Posted by: dearieme | Mar 4, 2009 4:05:10 AM

Oh no, here we go again with the obligatory WW2/Churchill/appeasement reference. Why are the Democrats always analogous to the Germans? And why is it always 1939? And not 1969? Or even 1949?

If this is an example of what even those conservatives with post-secondary education are thinking, the GOP (now the Party of Rush?) is destined to spend a long time in the wilderness. This kind of thinking is eerily similar to anyone who has ever studied intellectual history. It's the foundation of dogma - left/right/whatever.

"Conservatism never fails, only the leaders who implement it. So the solution to conservative failure must be...wait for it....MORE and ideologically PURER conservatism. This must be true, because, we have a monopoly on the TRUTH. Who needs empirical thought and actual facts when we have revealed wisdom?"

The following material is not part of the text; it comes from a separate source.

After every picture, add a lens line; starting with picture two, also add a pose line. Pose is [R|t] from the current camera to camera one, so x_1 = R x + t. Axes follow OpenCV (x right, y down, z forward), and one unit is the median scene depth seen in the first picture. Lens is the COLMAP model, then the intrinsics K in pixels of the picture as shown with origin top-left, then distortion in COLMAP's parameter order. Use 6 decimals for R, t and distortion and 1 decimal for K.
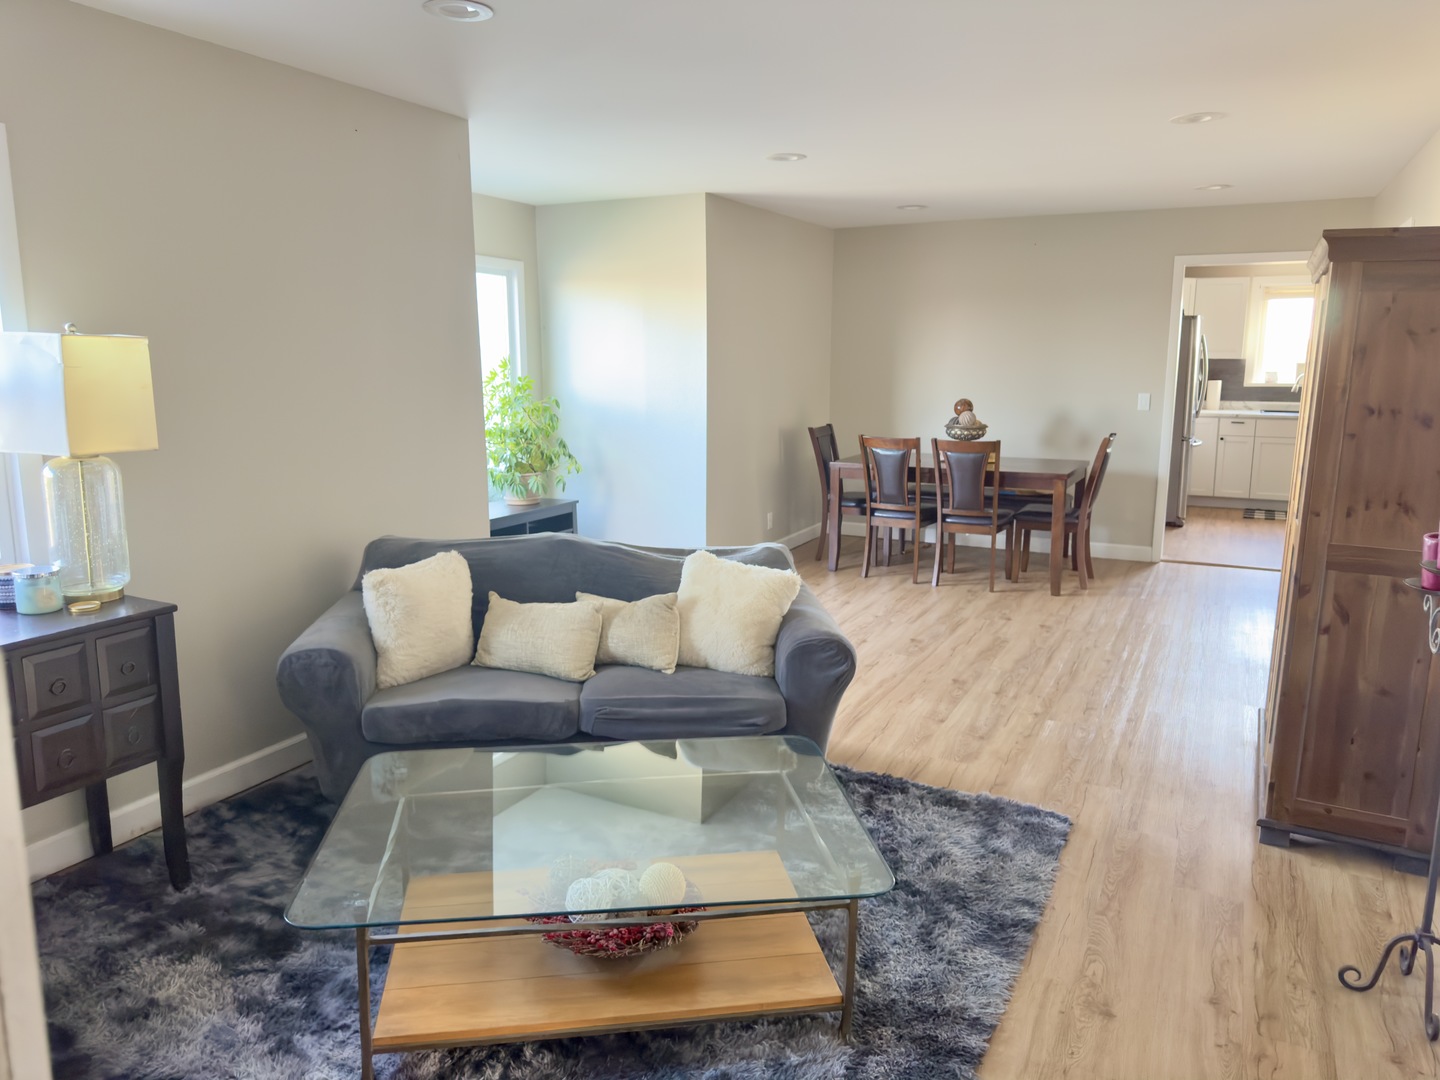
lens RADIAL K [[1041.8, 0, 720.0], [0, 1041.8, 540.0], [0, 0, 1]] dist [0.004044, 0.007883]
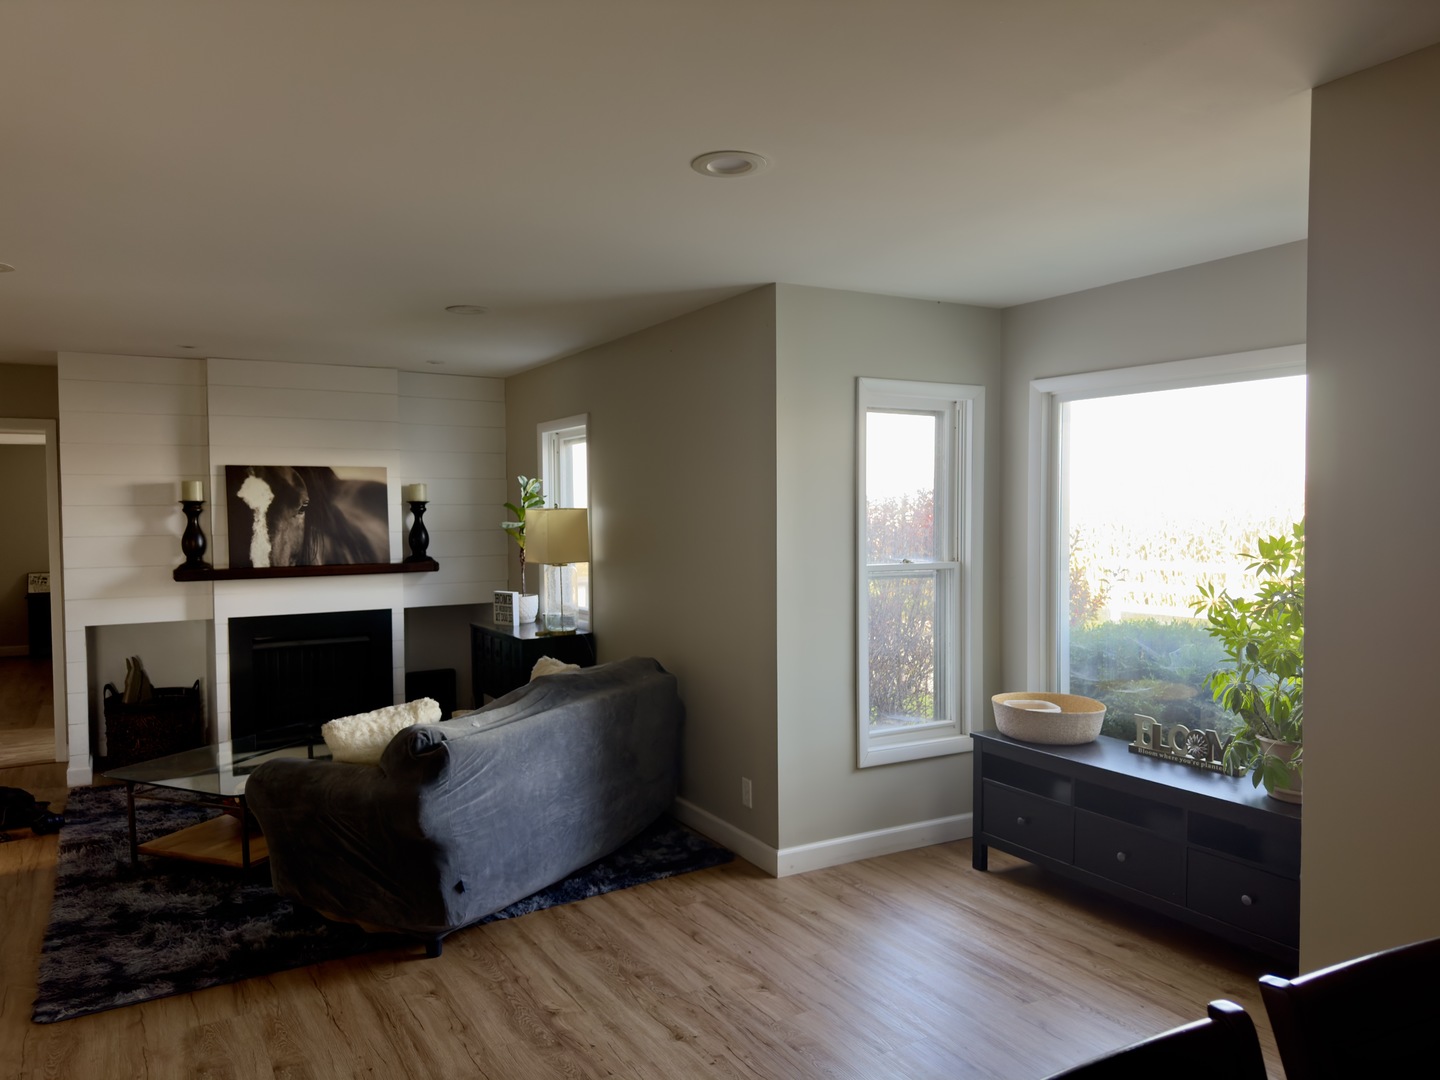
lens RADIAL K [[1041.8, 0, 720.0], [0, 1041.8, 540.0], [0, 0, 1]] dist [0.004044, 0.007883]
pose [[-0.554577, 0.036534, -0.831330, 0.805479], [-0.134068, 0.982061, 0.132595, -0.385366], [0.821261, 0.184989, -0.539730, 2.047702]]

Posted by: sf | Mar 4, 2009 9:55:20 AM

On the contrary, I think we are at the beginning of an enormous empirical experiment, roughly, whether you can tax, spend and regulate your way out of a severe recession, or whether those steps will make it worse. It is similar to the empirical experiment of whether you can appease your way out of trouble with a leader such as Hitler. It's not a question of dogma to me at all. Churchill may not be a very novel example, but he is perfectly fitting one. Everything I know about economics, which is a fair bit, but a lot less than than the PhD's and Nobel Prize winners, some of whom support Obama and some of whom do not, makes me extremely skeptical that Obama's plan will work, either as proposed or as likely to be implemented. If some recognizable version of his plan gets put into effect, as seems likely, and we have a glorious recovery, as does not, I readily concede that my fundamental beliefs will be due for a rethink. I would welcome this in a way, because it would suggest that the world is not as tough a place as I now think it is, and prosperity is easier to come by than it seems to be it is. I don't think so, but who knows. But equally, I would expect Obama supporters who are intellectually honest, and I think that includes some of them, will have to rethink as well if this transformation is a big failure, as for example the Carter administration was. I am not too optimistic this will happen however, as part of my general view that the world is a tough place is my observation that people rarely admit they were wrong even when it is apparent that they were. So with Stalinism, it disappears only as Stalinists get old and die and even then more new converts seem to come along than you would expect. But, over all I have some confidence that if Obama's administration is as disastrous as I expect it to be, the majority of Americans will have enough, and look for other leadership. Sticking to one's beliefs is just a bet that that is the case.

Posted by: Tom Smith | Mar 4, 2009 10:26:55 AM

"What I expect instead is the most expensive economics lesson in the history of the world."


"Example is the school of mankind, and they will learn at no other."
Edmund Burke, Letter i. On a Regicide Peace. Vol. v. p. 331.